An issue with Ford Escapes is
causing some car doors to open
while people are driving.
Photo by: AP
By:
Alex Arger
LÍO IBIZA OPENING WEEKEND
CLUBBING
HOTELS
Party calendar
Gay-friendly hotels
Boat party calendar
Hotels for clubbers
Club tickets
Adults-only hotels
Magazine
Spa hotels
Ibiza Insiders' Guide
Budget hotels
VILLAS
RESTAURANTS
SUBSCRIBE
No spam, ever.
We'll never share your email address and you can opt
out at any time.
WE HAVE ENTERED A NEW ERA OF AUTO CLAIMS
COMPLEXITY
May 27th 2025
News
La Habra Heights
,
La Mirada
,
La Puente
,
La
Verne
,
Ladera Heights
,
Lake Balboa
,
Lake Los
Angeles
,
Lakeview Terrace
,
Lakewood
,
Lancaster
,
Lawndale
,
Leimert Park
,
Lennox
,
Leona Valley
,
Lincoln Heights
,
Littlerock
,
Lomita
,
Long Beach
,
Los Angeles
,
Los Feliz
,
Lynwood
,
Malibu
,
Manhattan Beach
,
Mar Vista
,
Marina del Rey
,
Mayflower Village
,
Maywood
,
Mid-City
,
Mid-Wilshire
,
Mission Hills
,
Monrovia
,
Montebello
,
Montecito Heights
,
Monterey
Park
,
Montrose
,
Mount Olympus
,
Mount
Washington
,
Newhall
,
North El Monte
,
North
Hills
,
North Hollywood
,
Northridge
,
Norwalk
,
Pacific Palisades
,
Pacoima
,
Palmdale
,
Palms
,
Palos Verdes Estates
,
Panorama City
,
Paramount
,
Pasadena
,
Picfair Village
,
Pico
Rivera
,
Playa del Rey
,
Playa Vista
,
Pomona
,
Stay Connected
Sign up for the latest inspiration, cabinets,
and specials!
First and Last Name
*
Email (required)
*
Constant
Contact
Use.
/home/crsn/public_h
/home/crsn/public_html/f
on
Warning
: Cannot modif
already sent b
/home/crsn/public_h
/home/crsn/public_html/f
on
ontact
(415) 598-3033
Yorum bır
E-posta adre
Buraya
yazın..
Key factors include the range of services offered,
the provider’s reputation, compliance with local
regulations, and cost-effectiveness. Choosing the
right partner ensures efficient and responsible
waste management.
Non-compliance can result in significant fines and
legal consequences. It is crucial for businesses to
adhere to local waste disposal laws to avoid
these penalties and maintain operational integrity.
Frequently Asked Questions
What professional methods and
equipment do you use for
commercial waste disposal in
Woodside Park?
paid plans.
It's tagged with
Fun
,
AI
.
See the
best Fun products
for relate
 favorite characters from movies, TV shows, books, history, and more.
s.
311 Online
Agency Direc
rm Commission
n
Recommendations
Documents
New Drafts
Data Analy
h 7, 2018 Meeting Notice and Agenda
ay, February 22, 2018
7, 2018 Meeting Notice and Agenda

+++++

Return the listing above in full, character for character.

An issue with Ford Escapes is
causing some car doors to open
while people are driving.
Photo by: AP
By:
Alex Arger
LÍO IBIZA OPENING WEEKEND
CLUBBING
HOTELS
Party calendar
Gay-friendly hotels
Boat party calendar
Hotels for clubbers
Club tickets
Adults-only hotels
Magazine
Spa hotels
Ibiza Insiders' Guide
Budget hotels
VILLAS
RESTAURANTS
SUBSCRIBE
No spam, ever.
We'll never share your email address and you can opt
out at any time.
WE HAVE ENTERED A NEW ERA OF AUTO CLAIMS
COMPLEXITY
May 27th 2025
News
La Habra Heights
,
La Mirada
,
La Puente
,
La
Verne
,
Ladera Heights
,
Lake Balboa
,
Lake Los
Angeles
,
Lakeview Terrace
,
Lakewood
,
Lancaster
,
Lawndale
,
Leimert Park
,
Lennox
,
Leona Valley
,
Lincoln Heights
,
Littlerock
,
Lomita
,
Long Beach
,
Los Angeles
,
Los Feliz
,
Lynwood
,
Malibu
,
Manhattan Beach
,
Mar Vista
,
Marina del Rey
,
Mayflower Village
,
Maywood
,
Mid-City
,
Mid-Wilshire
,
Mission Hills
,
Monrovia
,
Montebello
,
Montecito Heights
,
Monterey
Park
,
Montrose
,
Mount Olympus
,
Mount
Washington
,
Newhall
,
North El Monte
,
North
Hills
,
North Hollywood
,
Northridge
,
Norwalk
,
Pacific Palisades
,
Pacoima
,
Palmdale
,
Palms
,
Palos Verdes Estates
,
Panorama City
,
Paramount
,
Pasadena
,
Picfair Village
,
Pico
Rivera
,
Playa del Rey
,
Playa Vista
,
Pomona
,
Stay Connected
Sign up for the latest inspiration, cabinets,
and specials!
First and Last Name
*
Email (required)
*
Constant
Contact
Use.
/home/crsn/public_h
/home/crsn/public_html/f
on
Warning
: Cannot modif
already sent b
/home/crsn/public_h
/home/crsn/public_html/f
on
ontact
(415) 598-3033
Yorum bır
E-posta adre
Buraya
yazın..
Key factors include the range of services offered,
the provider’s reputation, compliance with local
regulations, and cost-effectiveness. Choosing the
right partner ensures efficient and responsible
waste management.
Non-compliance can result in significant fines and
legal consequences. It is crucial for businesses to
adhere to local waste disposal laws to avoid
these penalties and maintain operational integrity.
Frequently Asked Questions
What professional methods and
equipment do you use for
commercial waste disposal in
Woodside Park?
paid plans.
It's tagged with
Fun
,
AI
.
See the
best Fun products
for relate
 favorite characters from movies, TV shows, books, history, and more.
s.
311 Online
Agency Direc
rm Commission
n
Recommendations
Documents
New Drafts
Data Analy
h 7, 2018 Meeting Notice and Agenda
ay, February 22, 2018
7, 2018 Meeting Notice and Agenda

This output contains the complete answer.